[Chart comprehension data]

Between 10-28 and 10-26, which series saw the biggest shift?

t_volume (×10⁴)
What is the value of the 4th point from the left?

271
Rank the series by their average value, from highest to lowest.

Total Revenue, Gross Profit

* * *

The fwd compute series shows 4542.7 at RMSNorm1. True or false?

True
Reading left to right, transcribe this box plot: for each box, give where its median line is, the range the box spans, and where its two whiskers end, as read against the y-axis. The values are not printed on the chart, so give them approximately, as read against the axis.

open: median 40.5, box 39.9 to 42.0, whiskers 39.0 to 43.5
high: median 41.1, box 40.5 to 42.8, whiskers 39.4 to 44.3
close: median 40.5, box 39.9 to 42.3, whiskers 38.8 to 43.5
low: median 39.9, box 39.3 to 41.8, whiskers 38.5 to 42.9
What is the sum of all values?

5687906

_WHAT IS BEING ASKED_
Can you output the lines of the entries as a JSON list of strings, one string per line and blank lines left out, beginning at the line that has "Between 10-28 and" and stopping after the line that has "Total Revenue, Gross Profit"?

_TASK RESULT_
[
  "Between 10-28 and 10-26, which series saw the biggest shift?",
  "t_volume (×10⁴)",
  "What is the value of the 4th point from the left?",
  "271",
  "Rank the series by their average value, from highest to lowest.",
  "Total Revenue, Gross Profit"
]